"Voir toutes les pierres" appears in one line; retype that line and all lines following it through the end of the records, with nothing left out or added.
*** Data shown ***
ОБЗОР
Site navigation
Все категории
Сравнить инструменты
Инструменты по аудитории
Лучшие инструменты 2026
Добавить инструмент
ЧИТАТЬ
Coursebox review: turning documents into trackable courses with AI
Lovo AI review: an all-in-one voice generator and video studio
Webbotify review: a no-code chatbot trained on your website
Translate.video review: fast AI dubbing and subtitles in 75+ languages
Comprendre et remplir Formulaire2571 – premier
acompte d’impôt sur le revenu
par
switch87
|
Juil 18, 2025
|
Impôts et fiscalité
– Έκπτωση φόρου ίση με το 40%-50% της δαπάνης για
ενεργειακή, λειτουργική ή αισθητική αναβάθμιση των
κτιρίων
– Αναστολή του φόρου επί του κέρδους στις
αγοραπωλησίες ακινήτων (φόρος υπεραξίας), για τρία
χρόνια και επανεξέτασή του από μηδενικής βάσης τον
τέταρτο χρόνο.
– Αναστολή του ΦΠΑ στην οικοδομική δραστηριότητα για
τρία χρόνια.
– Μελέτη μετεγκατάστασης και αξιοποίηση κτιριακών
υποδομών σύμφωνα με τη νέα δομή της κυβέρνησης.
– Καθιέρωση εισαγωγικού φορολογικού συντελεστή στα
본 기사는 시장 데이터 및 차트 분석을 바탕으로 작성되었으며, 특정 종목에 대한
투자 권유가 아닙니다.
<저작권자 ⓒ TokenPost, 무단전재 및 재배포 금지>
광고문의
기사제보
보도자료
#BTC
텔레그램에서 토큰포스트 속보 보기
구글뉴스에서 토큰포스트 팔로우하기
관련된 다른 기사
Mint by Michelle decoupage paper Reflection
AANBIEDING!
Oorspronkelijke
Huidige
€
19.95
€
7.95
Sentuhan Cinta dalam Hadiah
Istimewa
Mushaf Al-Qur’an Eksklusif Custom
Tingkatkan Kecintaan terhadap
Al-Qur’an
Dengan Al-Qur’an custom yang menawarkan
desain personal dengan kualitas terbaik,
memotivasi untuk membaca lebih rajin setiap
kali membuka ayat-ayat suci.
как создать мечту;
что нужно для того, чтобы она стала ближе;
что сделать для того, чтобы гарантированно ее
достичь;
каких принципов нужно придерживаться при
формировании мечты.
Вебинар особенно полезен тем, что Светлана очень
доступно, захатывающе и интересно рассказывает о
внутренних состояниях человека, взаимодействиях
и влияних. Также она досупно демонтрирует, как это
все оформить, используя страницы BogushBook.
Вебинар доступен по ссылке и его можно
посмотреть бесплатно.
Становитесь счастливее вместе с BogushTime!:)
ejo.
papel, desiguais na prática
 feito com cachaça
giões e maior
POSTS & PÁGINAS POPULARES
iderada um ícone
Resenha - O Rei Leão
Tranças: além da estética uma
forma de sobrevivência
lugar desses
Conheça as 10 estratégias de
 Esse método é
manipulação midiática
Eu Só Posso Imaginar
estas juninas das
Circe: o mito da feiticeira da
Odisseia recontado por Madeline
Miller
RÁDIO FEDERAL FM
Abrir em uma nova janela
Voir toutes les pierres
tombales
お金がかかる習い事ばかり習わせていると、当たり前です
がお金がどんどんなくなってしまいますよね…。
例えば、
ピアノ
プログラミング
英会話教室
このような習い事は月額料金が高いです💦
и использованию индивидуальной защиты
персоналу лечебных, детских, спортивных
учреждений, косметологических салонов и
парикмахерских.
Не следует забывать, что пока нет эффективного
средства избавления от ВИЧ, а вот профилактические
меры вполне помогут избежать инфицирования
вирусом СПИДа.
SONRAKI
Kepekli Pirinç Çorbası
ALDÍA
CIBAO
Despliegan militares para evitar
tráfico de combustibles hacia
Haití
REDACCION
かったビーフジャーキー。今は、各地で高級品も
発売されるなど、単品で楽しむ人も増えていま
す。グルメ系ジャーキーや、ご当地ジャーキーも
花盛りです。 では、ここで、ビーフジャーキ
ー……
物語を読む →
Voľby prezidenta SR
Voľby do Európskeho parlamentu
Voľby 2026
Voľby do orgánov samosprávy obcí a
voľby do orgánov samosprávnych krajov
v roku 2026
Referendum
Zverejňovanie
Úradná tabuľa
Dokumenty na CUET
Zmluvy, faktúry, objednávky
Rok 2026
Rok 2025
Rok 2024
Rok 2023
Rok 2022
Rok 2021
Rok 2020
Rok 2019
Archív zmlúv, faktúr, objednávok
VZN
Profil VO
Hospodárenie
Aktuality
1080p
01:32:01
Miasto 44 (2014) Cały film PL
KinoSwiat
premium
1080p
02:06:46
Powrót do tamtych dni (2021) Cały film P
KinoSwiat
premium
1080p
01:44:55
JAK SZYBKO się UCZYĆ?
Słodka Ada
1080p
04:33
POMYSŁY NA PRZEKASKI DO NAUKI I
*** End of Data shown ***
> Result of the exercise:
Voir toutes les pierres
tombales
お金がかかる習い事ばかり習わせていると、当たり前です
がお金がどんどんなくなってしまいますよね…。
例えば、
ピアノ
プログラミング
英会話教室
このような習い事は月額料金が高いです💦
и использованию индивидуальной защиты
персоналу лечебных, детских, спортивных
учреждений, косметологических салонов и
парикмахерских.
Не следует забывать, что пока нет эффективного
средства избавления от ВИЧ, а вот профилактические
меры вполне помогут избежать инфицирования
вирусом СПИДа.
SONRAKI
Kepekli Pirinç Çorbası
ALDÍA
CIBAO
Despliegan militares para evitar
tráfico de combustibles hacia
Haití
REDACCION
かったビーフジャーキー。今は、各地で高級品も
発売されるなど、単品で楽しむ人も増えていま
す。グルメ系ジャーキーや、ご当地ジャーキーも
花盛りです。 では、ここで、ビーフジャーキ
ー……
物語を読む →
Voľby prezidenta SR
Voľby do Európskeho parlamentu
Voľby 2026
Voľby do orgánov samosprávy obcí a
voľby do orgánov samosprávnych krajov
v roku 2026
Referendum
Zverejňovanie
Úradná tabuľa
Dokumenty na CUET
Zmluvy, faktúry, objednávky
Rok 2026
Rok 2025
Rok 2024
Rok 2023
Rok 2022
Rok 2021
Rok 2020
Rok 2019
Archív zmlúv, faktúr, objednávok
VZN
Profil VO
Hospodárenie
Aktuality
1080p
01:32:01
Miasto 44 (2014) Cały film PL
KinoSwiat
premium
1080p
02:06:46
Powrót do tamtych dni (2021) Cały film P
KinoSwiat
premium
1080p
01:44:55
JAK SZYBKO się UCZYĆ?
Słodka Ada
1080p
04:33
POMYSŁY NA PRZEKASKI DO NAUKI I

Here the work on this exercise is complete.